Cataracts. The clouding of the lens on one eye – or both. This condition is quite common, and one that we tend to associate with “old age.” For the most part, statistics seem to indicate that thickening of the lens of the eye does, in fact, occur gradually. Individuals over the age of 70 are at a significantly higher risk of cataracts than younger individuals. Being an age-related eye condition, it is possible that cataracts do not get the full extent of attention they need.
There is no reason to live with cataracts, regardless of your age. Here are some of the signposts that you may use to determine when you want to schedule a consultation with your ophthalmologist to discuss cataract removal.
- Daily activities aren’t what they used to be. It doesn’t matter if you are 17 or 70, you should be able to enjoy an active lifestyle that suits your personality. We know of many older individuals who continue to spend time on the trails, on the slopes, or on the beach. If cataracts are making it difficult to stay as active as you’d like, they need to go!
- Hobbies are no longer as enjoyable as they once were. It is not only physical performance that counts. We don’t all get our kicks from extreme sports. For some, it is working in the garden that provides the most joy, or walking the dog or drawing. Whatever the hobbies are that you want to have in your life, you should; and cataracts need not stand in your way.

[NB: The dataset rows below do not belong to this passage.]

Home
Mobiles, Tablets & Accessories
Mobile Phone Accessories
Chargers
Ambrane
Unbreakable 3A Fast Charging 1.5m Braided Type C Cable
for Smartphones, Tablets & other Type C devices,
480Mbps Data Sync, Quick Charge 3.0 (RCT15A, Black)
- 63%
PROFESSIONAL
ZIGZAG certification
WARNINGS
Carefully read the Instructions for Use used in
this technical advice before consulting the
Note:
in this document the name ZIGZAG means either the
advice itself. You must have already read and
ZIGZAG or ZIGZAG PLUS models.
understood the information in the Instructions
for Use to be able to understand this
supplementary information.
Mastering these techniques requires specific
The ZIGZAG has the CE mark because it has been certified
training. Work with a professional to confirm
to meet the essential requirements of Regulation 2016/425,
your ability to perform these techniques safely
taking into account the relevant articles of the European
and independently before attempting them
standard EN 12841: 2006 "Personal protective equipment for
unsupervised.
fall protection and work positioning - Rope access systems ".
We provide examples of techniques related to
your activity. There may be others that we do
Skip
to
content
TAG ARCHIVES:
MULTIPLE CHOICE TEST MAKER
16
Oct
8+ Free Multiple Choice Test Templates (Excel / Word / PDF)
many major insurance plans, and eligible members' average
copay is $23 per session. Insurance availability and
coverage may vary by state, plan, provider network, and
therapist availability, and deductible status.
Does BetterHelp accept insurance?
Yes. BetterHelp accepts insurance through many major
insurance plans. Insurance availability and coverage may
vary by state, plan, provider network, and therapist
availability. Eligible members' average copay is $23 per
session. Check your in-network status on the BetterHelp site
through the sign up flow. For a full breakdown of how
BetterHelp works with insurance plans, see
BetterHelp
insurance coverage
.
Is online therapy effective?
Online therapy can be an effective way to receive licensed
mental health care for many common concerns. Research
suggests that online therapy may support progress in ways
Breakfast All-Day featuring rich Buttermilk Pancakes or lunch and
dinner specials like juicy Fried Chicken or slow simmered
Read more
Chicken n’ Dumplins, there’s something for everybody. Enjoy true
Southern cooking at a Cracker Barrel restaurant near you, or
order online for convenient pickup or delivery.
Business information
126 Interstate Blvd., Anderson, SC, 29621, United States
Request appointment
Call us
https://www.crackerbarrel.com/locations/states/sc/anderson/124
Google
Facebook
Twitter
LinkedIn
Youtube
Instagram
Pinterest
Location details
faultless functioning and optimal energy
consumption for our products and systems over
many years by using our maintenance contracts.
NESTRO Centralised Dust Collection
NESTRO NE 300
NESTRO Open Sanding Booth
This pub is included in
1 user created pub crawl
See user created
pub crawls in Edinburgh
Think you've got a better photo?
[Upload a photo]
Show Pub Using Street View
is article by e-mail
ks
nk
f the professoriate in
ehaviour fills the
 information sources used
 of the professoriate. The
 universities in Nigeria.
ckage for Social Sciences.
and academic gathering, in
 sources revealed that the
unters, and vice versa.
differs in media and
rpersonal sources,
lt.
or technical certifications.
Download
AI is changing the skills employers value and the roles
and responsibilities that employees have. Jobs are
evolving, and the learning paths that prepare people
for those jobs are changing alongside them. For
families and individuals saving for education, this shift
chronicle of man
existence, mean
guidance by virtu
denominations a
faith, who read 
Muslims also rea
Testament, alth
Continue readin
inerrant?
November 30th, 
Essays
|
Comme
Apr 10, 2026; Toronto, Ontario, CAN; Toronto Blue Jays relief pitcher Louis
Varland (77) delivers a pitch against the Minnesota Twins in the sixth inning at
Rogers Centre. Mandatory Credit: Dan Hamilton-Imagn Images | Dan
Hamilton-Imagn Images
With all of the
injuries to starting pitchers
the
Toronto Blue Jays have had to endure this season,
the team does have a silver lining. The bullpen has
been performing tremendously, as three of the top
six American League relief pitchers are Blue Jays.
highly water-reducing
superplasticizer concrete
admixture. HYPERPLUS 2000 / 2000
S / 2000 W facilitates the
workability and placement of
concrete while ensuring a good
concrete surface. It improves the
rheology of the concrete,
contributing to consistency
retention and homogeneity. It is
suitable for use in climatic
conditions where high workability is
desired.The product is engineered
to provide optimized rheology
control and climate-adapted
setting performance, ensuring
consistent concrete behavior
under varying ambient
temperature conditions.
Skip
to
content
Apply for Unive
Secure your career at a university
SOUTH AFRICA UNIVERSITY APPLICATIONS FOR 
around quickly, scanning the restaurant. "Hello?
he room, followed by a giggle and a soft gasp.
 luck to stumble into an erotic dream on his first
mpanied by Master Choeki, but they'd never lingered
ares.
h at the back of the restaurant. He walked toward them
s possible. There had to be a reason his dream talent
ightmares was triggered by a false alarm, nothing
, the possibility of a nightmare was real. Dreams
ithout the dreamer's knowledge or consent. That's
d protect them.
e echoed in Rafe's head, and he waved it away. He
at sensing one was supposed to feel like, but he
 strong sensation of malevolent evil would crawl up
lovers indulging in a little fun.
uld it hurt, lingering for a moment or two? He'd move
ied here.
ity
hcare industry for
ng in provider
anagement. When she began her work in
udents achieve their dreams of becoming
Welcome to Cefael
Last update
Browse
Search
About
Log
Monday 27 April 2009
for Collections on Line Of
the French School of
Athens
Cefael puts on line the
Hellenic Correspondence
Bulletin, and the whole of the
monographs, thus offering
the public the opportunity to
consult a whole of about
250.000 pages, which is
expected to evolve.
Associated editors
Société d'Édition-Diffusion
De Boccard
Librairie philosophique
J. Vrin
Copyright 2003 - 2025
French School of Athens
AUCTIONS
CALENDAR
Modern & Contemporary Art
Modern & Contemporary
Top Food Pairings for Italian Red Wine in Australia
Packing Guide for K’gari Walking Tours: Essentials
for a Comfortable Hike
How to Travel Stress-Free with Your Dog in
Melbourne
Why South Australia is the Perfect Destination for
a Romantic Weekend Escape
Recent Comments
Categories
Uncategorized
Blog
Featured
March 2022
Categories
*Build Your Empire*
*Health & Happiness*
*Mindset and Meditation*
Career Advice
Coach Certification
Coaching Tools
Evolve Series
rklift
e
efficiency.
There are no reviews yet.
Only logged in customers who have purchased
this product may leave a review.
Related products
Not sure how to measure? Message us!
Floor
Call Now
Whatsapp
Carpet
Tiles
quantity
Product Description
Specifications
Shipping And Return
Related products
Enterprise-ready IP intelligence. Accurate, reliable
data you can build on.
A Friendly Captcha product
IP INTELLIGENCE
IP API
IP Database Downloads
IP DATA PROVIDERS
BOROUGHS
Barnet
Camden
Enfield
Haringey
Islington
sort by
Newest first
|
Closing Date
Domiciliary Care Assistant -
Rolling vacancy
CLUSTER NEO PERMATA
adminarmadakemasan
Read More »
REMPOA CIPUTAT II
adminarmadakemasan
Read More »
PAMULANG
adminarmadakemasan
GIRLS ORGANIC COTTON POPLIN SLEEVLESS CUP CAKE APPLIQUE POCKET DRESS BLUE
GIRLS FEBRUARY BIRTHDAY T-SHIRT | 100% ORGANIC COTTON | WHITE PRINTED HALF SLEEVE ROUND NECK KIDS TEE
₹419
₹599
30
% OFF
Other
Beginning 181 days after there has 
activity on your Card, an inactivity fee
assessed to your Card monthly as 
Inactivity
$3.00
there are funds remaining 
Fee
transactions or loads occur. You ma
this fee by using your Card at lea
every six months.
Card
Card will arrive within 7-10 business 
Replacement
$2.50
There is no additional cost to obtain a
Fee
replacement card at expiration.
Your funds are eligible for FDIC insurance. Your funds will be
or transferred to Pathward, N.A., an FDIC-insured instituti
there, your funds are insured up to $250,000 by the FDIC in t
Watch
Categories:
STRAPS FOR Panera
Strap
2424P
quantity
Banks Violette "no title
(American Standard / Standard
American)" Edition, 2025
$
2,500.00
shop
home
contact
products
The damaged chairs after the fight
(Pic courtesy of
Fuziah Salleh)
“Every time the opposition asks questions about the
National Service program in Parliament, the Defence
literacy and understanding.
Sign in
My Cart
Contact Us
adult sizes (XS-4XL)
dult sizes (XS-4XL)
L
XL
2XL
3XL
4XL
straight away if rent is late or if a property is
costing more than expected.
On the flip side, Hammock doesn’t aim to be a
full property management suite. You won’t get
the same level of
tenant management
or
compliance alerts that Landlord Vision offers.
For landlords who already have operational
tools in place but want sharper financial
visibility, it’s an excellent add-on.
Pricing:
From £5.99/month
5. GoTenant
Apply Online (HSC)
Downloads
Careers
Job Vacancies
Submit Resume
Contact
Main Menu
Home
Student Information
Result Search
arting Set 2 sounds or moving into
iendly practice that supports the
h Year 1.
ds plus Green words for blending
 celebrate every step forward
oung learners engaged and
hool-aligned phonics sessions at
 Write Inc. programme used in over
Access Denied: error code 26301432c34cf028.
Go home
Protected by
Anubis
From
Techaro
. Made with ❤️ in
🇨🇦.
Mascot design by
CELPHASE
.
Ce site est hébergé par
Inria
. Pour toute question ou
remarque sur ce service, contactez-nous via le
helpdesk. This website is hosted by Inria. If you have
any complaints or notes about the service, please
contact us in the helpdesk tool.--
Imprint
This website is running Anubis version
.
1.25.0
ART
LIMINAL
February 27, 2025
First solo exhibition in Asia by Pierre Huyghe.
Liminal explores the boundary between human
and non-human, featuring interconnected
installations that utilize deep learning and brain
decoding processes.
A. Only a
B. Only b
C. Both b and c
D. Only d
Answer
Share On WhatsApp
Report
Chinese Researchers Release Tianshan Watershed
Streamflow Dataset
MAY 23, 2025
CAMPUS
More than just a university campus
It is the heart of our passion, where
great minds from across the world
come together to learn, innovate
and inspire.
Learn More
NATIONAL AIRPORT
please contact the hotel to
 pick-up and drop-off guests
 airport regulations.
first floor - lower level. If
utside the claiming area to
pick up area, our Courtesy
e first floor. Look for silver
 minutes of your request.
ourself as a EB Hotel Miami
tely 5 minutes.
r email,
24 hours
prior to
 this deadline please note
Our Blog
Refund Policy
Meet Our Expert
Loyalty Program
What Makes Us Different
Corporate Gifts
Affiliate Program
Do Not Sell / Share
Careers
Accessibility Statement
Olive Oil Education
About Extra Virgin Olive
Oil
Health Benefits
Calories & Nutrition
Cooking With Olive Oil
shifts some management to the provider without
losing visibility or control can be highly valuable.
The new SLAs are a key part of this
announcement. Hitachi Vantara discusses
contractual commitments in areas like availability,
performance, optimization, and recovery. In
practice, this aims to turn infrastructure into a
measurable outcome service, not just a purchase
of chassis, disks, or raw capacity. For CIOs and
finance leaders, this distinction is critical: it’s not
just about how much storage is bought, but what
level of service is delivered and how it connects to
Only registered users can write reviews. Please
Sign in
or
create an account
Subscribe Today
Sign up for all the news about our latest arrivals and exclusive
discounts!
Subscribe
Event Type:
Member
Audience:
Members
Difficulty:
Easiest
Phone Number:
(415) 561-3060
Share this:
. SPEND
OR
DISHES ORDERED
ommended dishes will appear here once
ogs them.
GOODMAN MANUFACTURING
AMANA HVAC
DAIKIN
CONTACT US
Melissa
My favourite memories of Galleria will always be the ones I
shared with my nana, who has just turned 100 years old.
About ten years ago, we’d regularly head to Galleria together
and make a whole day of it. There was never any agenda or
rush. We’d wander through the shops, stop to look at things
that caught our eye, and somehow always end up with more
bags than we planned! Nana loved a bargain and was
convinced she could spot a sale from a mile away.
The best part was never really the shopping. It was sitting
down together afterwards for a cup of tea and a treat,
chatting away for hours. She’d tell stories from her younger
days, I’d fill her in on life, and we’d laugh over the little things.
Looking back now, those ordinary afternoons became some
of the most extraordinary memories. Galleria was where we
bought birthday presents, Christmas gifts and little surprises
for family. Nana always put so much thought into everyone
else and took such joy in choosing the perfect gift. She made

- Driving is a necessity; and it is also an aspect of independence. People with cataracts may find that dusk is an awful time to drive. After dark, as well, driving may be unpleasant, and even stressful, due to glare or other visual distortions.
- Current interventions aren’t working. Often, non-surgical methods of vision correction are attempted before cataracts are removed. If you have worn glasses to reduce glare, and have added light to your home to improve visual acuity, and you still find that cataracts are a problem, call your ophthalmologist.